Because current imaging techniques can be unreliable in differentiating benign from malignant processes, it is imperative to obtain an adequate tissue specimen for specific diagnosis. The combination of blind needle pleural biopsy and fluid cytology has a sensitivity of <40%. Canadian health&care mall CT-guided pleural needle biopsy provides a higher yield, on the order of 60% with a single attempt, which may reach 85% with repeated biopsies. Complications of pleural needle biopsy include pneumothorax (9.5%) and tumor seeding along the needle tract (21.7%). Because of the relatively low yields of closed pleural needle biopsies, many investigators recommend thoracotomy or thoracoscopy for accurate tissue sampling and staging.

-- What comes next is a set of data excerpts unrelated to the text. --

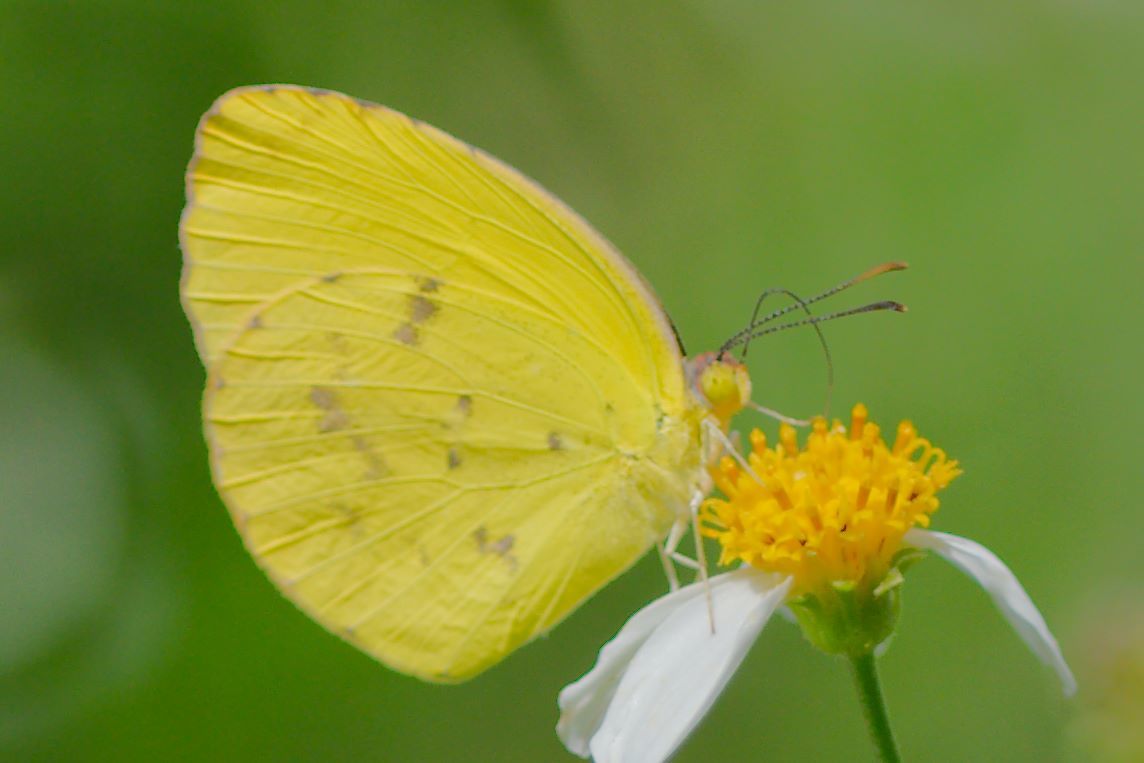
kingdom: Animalia
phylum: Arthropoda
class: Insecta
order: Lepidoptera
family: Pieridae
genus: Pyrisitia
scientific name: Pyrisitia dina
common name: Dina yellow
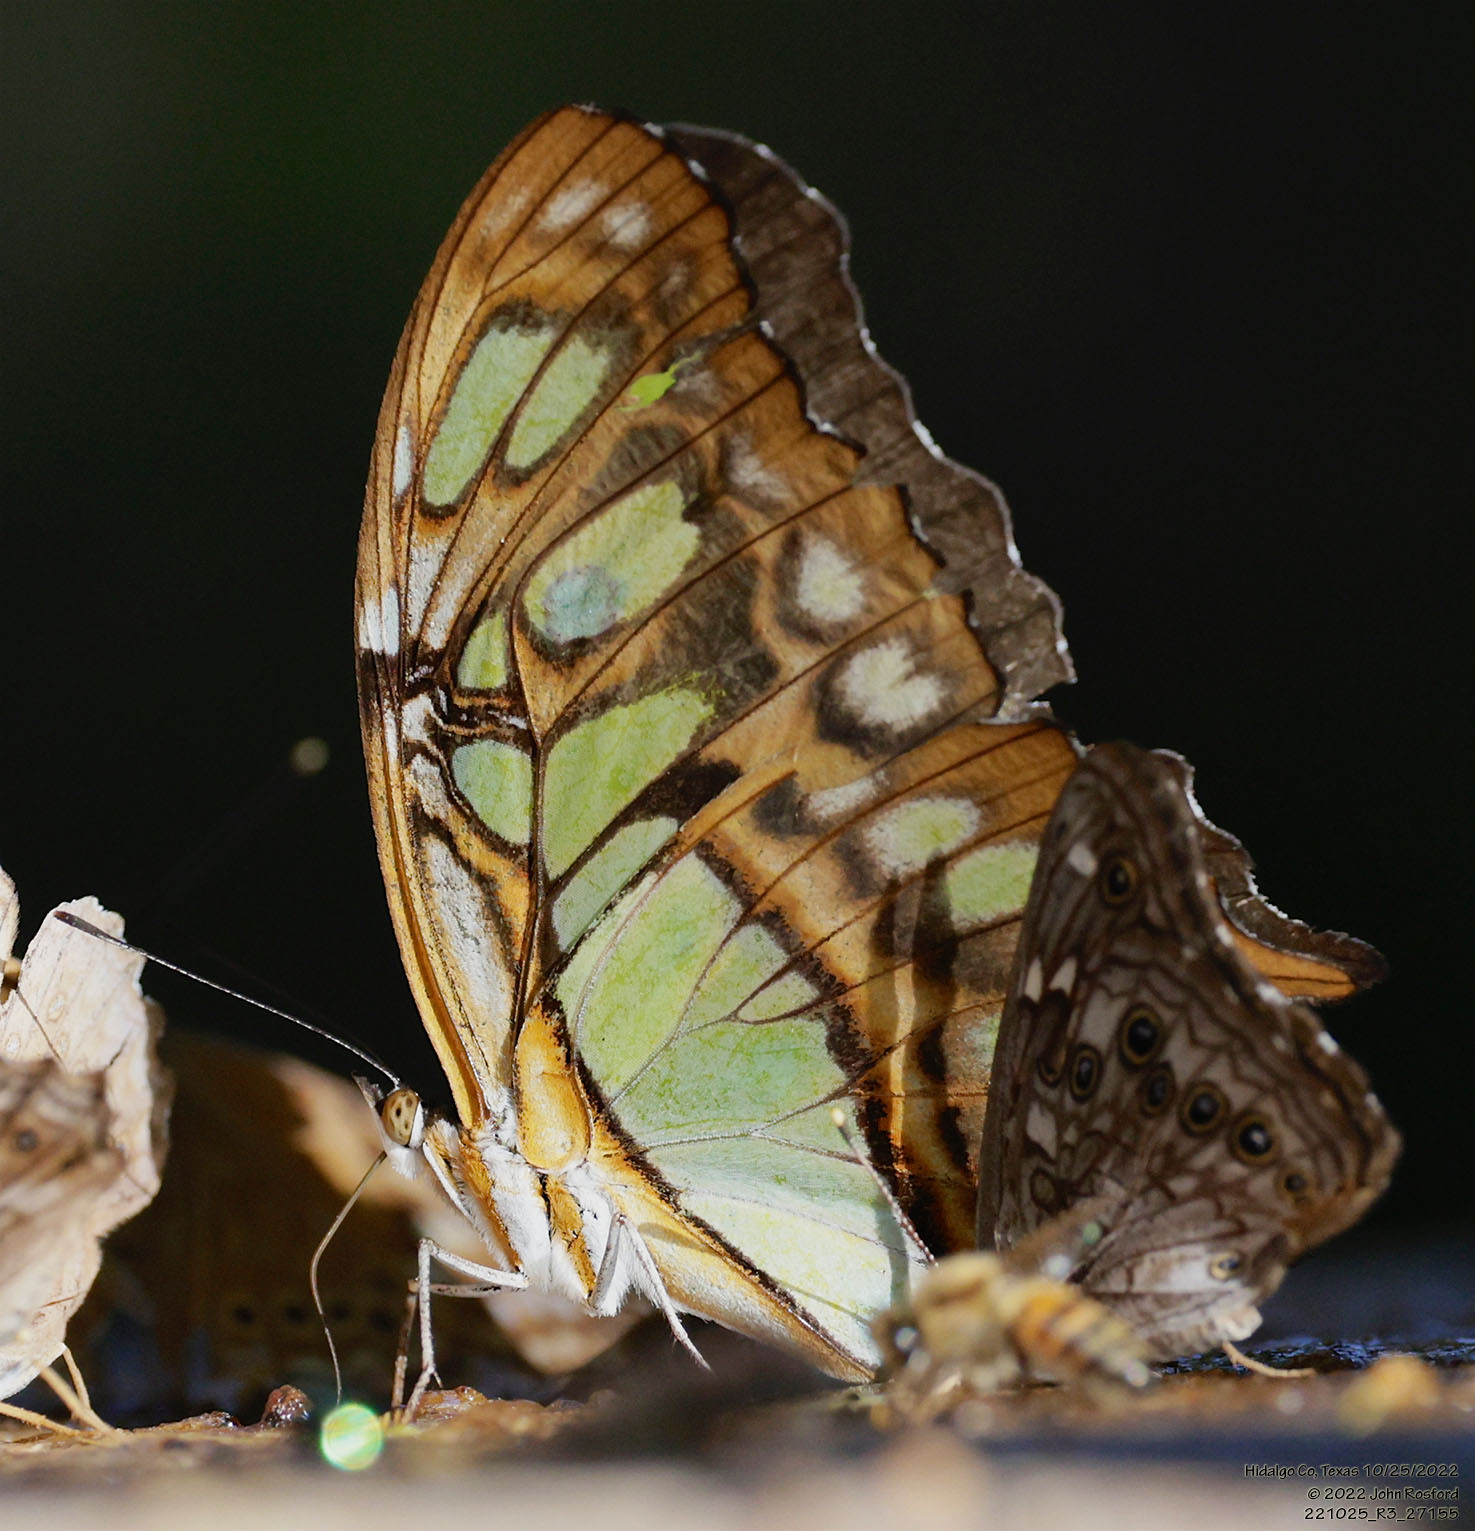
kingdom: Animalia
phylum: Arthropoda
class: Insecta
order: Lepidoptera
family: Nymphalidae
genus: Siproeta
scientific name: Siproeta stelenes
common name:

The use of thoracoscopy has grown in recent years, and the sensitivity of this technique for diagnosing malignant mesothelioma is >90%. However, this technique requires a free pleural space of at least 10 mm, and adhesions can complicate the procedure significantly. The mortality rate of thoracoscopy is <0.1%, but nonfatal complications can occur in up to 10% of patients. These include tumor seeding along the chest wall, persistent air leaks, empyema, hemorrhage, subcutaneous emphysema, and wound infection. Local-field radiation therapy is frequently recommended to prevent seeding along the thoracoscopy tract. Thoracoscopy remains the primary diagnostic modality for mesothelioma, but this invasive approach cannot always accurately stage the mediastinal nodes or transdiaphragmatic extension; even thoracotomy may sometimes fail to provide a specific diagnosis, as illustrated in case B.